Vemos avanzar la aguja regularmente por la esfera punteada en una magnífica coreografía espacial, pero el movimiento rotatorio de ese palito sobre su propio eje no nos dice nada sobre la naturaleza del tiempo. No es más que una máscara formidable hecha de espacio sobre la que nos imaginamos el tránsito de las horas.
En realidad, los humanos no concebimos otro modo de medir el tiempo si no es convirtiéndolo en un evento físico tangible: en el espacio que recorre una aguja de reloj a una velocidad regular, en el vuelo de un sombra proyectada por un palo al sol, en la cantidad de acontecimientos que nos ocurren entre dos momentos determinados.
El tiempo está en las arrugas de nuestra cara, en la pátina de un cuadro, en el óxido de una verja, en la talla de los calcetines de un hijo, en el número de ausentes en nuestra familia… Así hemos de atraparlo, porque al tiempo no se le puede mirar a los ojos. Es esquivo e inasible.
Étienne Klein ha indagado magistralmente sobre la persecución humana del tiempo en Las tácticas de Cronos. Se trata de una breve obra de apenas 180 páginas en la que el autor, físico de profesión, repasa algunas de las fórmulas históricas más atinadas para definir la magnitud temporal, desde las aproximaciones primitivas al concepto hasta la moderna física cuántica.
La historia nos demuestra que el intento de medir la duración es muy anterior al nacimiento mismo de la física. Median varios milenios desde la invención de los primeros relojes hasta la idea newtoniana del tiempo. En este lago proceso Cronos ha salido casi siempre victorioso, ha logrado ocultar su verdadero rostro una y otra vez.
A medida que el ser humano ha ido aprendiendo más sobre la naturaleza que le rodea, configurando un modelo físico más ajustado a la realidad natural, hemos ido descubriendo más trampas tendidas por el dios Cronos.

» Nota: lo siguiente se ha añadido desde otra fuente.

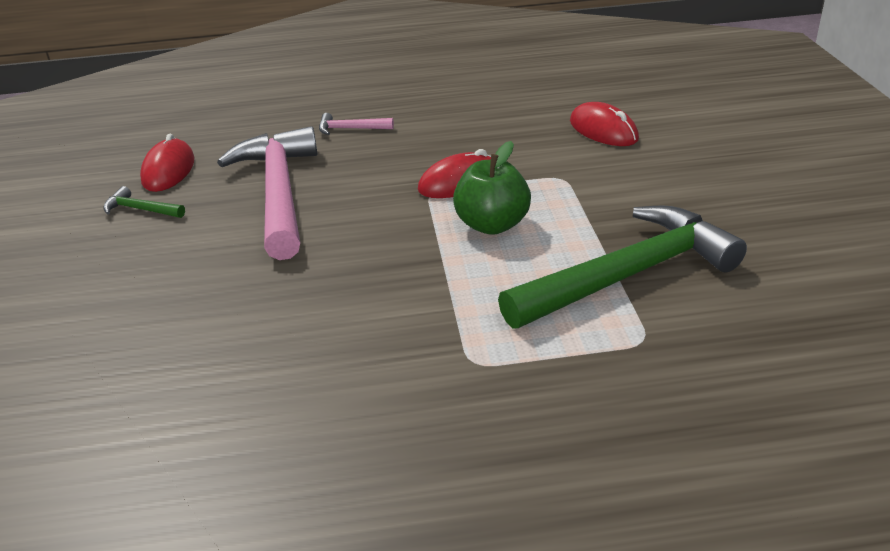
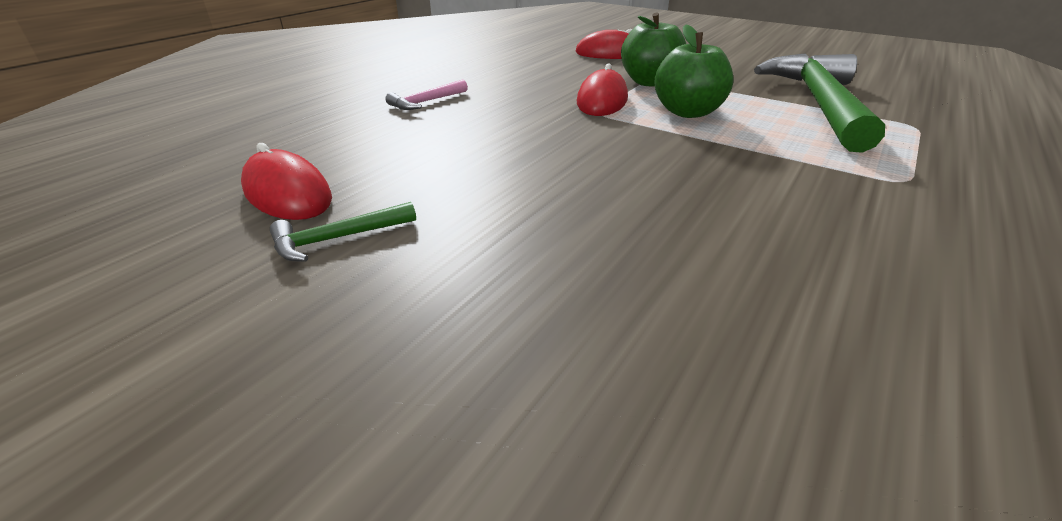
camera: 50 degrees left, 0 degrees up
pink hammer [217,126,318,260] -> none
none -> green apple [621,13,686,87]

En la cosmovisión occidental, el tiempo es un fluido unidireccional con un principio y un fin. Somos conscientes de que el reloj hace sin parar tic-tac, pero nunca le oímos hacer tac-tic. El tiempo, para nosotros, es una flecha que vuela en una sola dirección. No han pensado así otras culturas. La mayoría de las civilizaciones de Oriente nacieron a la sombra de una concepción cíclica del tiempo, de un devenir temporal que acaba en el mismo punto en que comenzó, para volver a empezar en una eterna sucesión de reencarnaciones.
Algunos pueblos esquimales, por ejemplo, utilizan la misma palabra para expresar los acontecimientos remotamente pasados y los remotamente futuros. Lo que hace mucho que ocurrió y lo que falta mucho para que ocurra.
La física moderna ha intentado socavar algunos de los fundamentos de esa concepción lineal del tiempo propia de los pueblos occidentales. Si el tiempo es como un río que fluye, ¿no transcurre el reloj en su lecho estático? ¿Es igual el tiempo para un observador en la orilla y para otro que nada con la corriente? ¿Se puede acelerar y desacelerar?
Muchas de estas cuestiones están en la base de la física moderna y encuentran ática expresión en la relatividad einsteniana. La fusión entre tiempo y espacio, la conversión del tiempo en una dimensión más y la certeza de que su devenir no es inalterable sino relativo componen los fundamentos de la cosmología actual.
Pero, para Klein, existen territorios insondables donde Cronos aún impide su comprensión. El tiempo inconsciente en la mente de los locos, la intemporalidad de las emociones, el destino de nuestro tiempo después de la muerte… son conceptos que escapan a la física y que crean una terrible frustración al pensador obsesivo.
Por eso, aunque es éste un libro de ciencia y pensamiento, al lector le quedará, a poco que albergue una brizna de romanticismo en su ánimo, un regusto a novela de misterio.